Khalifah menentukan satu orang Mu’awin Tafwidh yang ikut bertanggung jawab pemerintahan
BAB MU’AWIN AT TAFWIDH (WAKIL KHALIFAH BIDANG PEMERINTAHAN)
PASAL 41
Khalifah
menentukan satu orang Mu’awin Tafwidh yang bersama khalifah bertanggung
jawab tentang jalannya pemerintahan. Mu’awin Tafwidh diberi wewenang
untuk mengatur berbagai urusan berdasarkan pendapat dan ijtihadnya.
KETERANGAN
Rasul bersabda : “Dua orang pembantuku di dunia adalah Abu Bakar dan ‘Umar”
(HR. Tirmidzi). Rasul menunjuk dua orang pembantunya. Beliau melakukan
aktivitas pemerintahan. Maka orang yang membantunya artinya membantu
dalam pelaksanaan aktivitas beliau yaitu pemerintahan.
Ketika
Abu Bakar menjadi khalifah ‘Umar menjadi mu’awin dan peran beliau amat
menonjol hingga orang-orang mengatakan kepada Abu Bakar : “Kami tidak mengerti apakah ‘Umar ataukah Anda yang menjadi khalifah ?”
Bila
seseorang telah menjadi pembantu khalifah dalam bidang pemerintahan
maka khalifah harus menyerahkan pengelolaan semua urusan kepadanya
karena memang ia membantu khalifah dalam semua urusan sehingga secara
umum ia sebagai wakil bagi khalifah. Maka secara praktis ia memiliki
wewenang sebagaimana khalifah karena ia telah menjadi wakil khalifah.
PASAL 42
Mu’awin
Tafwidh disyaratkan sebagaimana persyaratan Khalifah, yaitu laki-laki,
merdeka, Islam, baligh, berakal, adil, dan berkemampuan. Disyaratkan
pula hendaknya memiliki kemampuan terhadap hal-hal yang menyangkut
tugas-tugas yang diserahkan kepadanya.
KETERANGAN
Dalil-dalilnya adalah dalil-dalil yang menjelaskan syarat khalifah.
- - - -
**ISI TUGAS**
Dalam kutipan halaman tentang Mu’awin Tafwidh, siapa dua orang yang disebut Rasul sebagai pembantunya di dunia?
- - - -
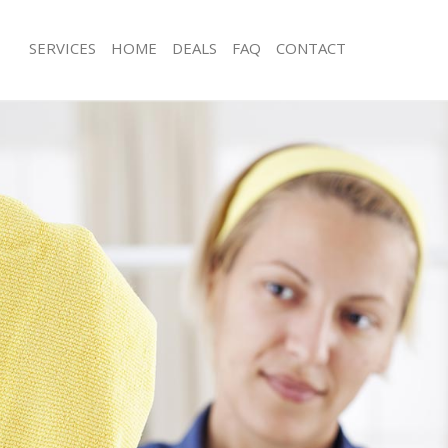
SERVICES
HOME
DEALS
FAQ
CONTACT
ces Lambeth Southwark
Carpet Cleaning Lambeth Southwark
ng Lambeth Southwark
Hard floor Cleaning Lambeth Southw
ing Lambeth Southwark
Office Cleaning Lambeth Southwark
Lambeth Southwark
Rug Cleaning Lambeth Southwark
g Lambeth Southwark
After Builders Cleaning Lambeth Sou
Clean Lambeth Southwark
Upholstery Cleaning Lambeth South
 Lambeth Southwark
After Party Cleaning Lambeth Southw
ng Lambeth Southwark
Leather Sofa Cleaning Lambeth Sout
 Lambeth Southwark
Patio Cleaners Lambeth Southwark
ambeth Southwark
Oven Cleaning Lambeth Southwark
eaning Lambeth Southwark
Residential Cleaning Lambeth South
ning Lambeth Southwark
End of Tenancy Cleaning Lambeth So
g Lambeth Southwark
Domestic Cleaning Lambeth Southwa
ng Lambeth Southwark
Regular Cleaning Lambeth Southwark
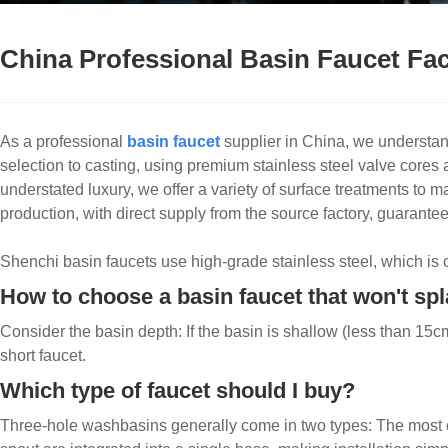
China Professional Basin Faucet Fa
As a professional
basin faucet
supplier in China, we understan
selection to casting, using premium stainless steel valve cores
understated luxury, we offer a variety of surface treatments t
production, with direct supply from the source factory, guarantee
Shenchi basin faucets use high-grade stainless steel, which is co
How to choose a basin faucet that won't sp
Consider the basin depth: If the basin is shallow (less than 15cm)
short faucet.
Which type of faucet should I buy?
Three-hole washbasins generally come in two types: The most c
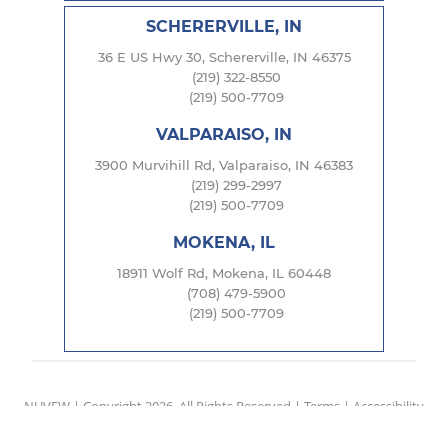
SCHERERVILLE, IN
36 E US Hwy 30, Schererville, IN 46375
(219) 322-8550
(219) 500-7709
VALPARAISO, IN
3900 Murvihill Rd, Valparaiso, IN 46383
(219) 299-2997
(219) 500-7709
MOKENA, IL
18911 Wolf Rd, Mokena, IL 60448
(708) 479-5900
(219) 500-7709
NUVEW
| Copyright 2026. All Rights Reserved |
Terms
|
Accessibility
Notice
- - - -
**JAWABAN TERTULIS**
Abu Bakar dan ‘Umar.